═════ Extract ═════

Script Valley
Writing Technical Documentation
API Reference DocumentationLesson 3.2

Writing endpoint documentation with parameters and examples

HTTP method documentation, path parameters, query parameters, request body documentation, JSON schema, parameter constraints, required vs optional fields

Endpoint Documentation

Endpoint Documentation Structure

Endpoint documentation must be scannable. Developers already know what an API is — they're looking for a specific parameter name, a type constraint, or whether a field is required. Structure your docs for scanning, not reading.

Parameter Table Format

### GET /api/v1/users/{id}

Retrieve a single user by their unique identifier.

**Path Parameters**

| Parameter | Type   | Required | Description                    |
|-----------|--------|----------|--------------------------------|
| id        | string | Yes      | UUID of the user to retrieve   |

**Query Parameters**

| Parameter | Type    | Required | Default | Description                          |
|-----------|---------|----------|---------|--------------------------------------|
| fields    | string  | No       | all     | Comma-separated fields to return     |
| version   | integer | No       | 1       | Response schema version (1 or 2)     |

Request Body Documentation

**Request Body** (application/json)

═════ Information provided ═════

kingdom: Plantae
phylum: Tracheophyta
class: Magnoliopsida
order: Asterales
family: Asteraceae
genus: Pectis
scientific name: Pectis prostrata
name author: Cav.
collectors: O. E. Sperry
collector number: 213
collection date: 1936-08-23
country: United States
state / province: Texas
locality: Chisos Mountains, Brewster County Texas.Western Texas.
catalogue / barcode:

═════

Questions on the material:
1/ Give the name of every parameter that appears in the tables of the endpoint documentation lesson.
2/ Write the next part of the endpoint documentation lesson, picking up right after its last line.

Numbered answers:
1/ id, fields, version

2/
```json
{
  "email": "string (required) — valid email format",
  "name": "string (required) — 2–100 characters",
  "role": "string (optional) — one of: admin, editor, viewer (default: viewer)"
}
```

Always Show Constraints

Type alone is not enough. Document: min/max length, allowed values for enums, format requirements for dates and emails, and numeric ranges. Every constraint you omit is a 400 error a developer will hit and have to debug without guidance.